Grunge: Top 50 melhores álbuns pela Revista Rolling Stone - nº 8



8) Banda: NIRVANA

Disco: "In Utero" (4º trabalho de estúdio, 1993)


O último álbum de estúdio do NIRVANA é um grito.

Não é um grito elegante e estilizado como o álbum multiplatinado e que mudou a história do rock, "Nevermind" (2º disco, 1991), mas o álbum "In Utero" é um uivo despretensioso de dor e frustração, o ato final de desafio para uma indústria fonográfica que, em primeiro lugar, nunca entendeu essa banda direito.

É um disco de ironia cáustica em letras como nas músicas "Serve The Servants" e “Radio Friendly Unit Shifter”, de raiva purificadora nas canções “Scentless Apprentice” e “Milk It”, e de nervos crus em músicas como “Pennyroyal Tea” e “Frances Farmer Will Have Her Revenge on Seattle”.
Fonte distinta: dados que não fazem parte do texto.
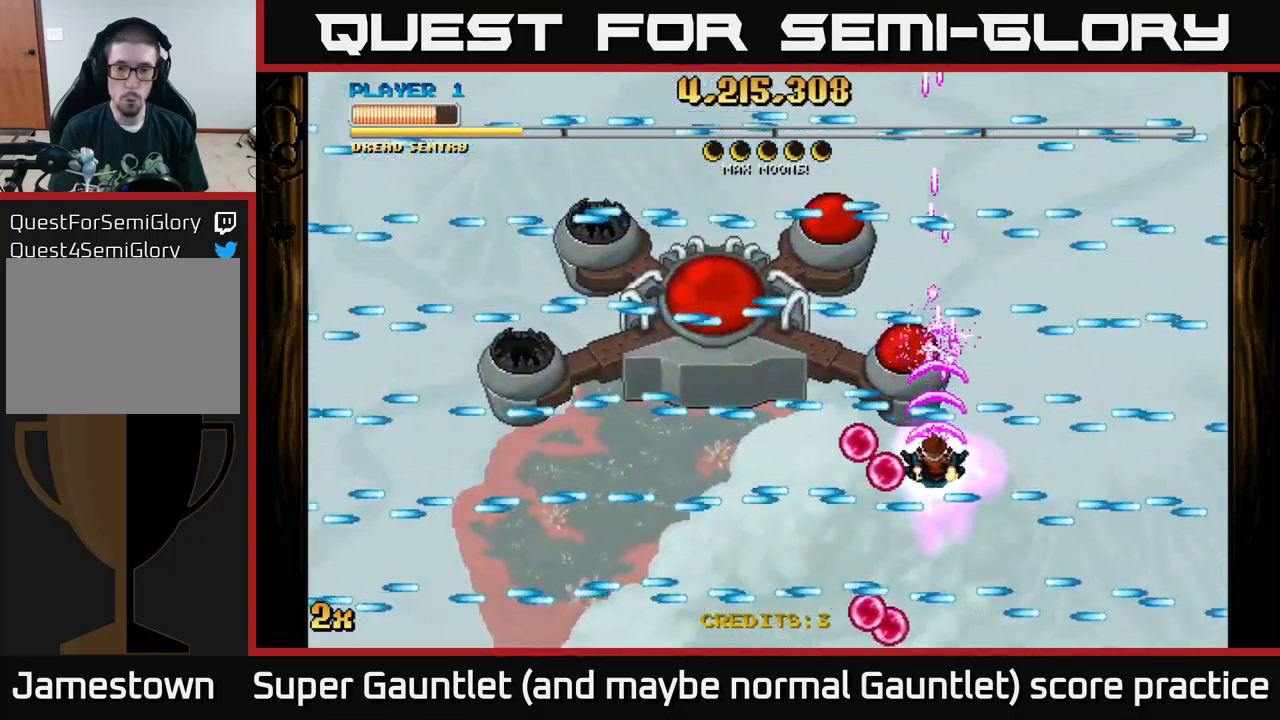
{"buttons": ["A"], "left_stick": "left", "right_stick": "center", "events": [[67, "left_stick", "right"], [167, "left_stick", "center"], [350, "left_stick", "up"], [433, "left_stick", "left"]]}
A raiva de Kurt Cobain às vezes mudava o verdadeiro rumo para os ouvintes do que ele realmente queria dizer, como na canção “Rape Me” - para Cobain, seria uma forma muito rudimentar para funcionar somente como uma declaração feminista - mas essa mesma intensidade autodestrutiva faz do álbum "In Utero" um documento essencial do grunge e o disco mais aguardado dos anos 90.

Antes de ser lançado em 1993, a mitologia do álbum já estava em vigor. Recuperando-se de sua inesperada elevação ao estrelato em 1991, NIRVANA contratou o produtor underground, Steve Albini, para ajudá-los a fazer um álbum tão seco e pouco comercial, que no começo a gravadora supostamente se recusou a lançá-lo.

"Claro, porque eles queriam um outro 'Nevermind', mas eu prefiro morrer do que fazer isso", disse Kurt Cobain na época para a revista Rolling Stone, o que gerou semanas de discussões públicas com a gravadora a qual o NIRVANA havia ajudado a enriquecer.

Mesmo assim, músicas como “Dumb”, “All Apologies”, “Pennyroyal Tea” e “Heart Shaped Box”, refinam e complicam os avanços comerciais do disco "In Utero" em vez de rejeitá-lo por atacado.

Cobain também diria à revista Rolling Stone que ele estava apenas fazendo uma piada sombria quando falou que gostaria de chamar o álbum de "I Hate Myself and I Want to Die" (e que a canção de mesmo nome iria abrir o disco, com ambas as ideias rejeitadas pela gravadora).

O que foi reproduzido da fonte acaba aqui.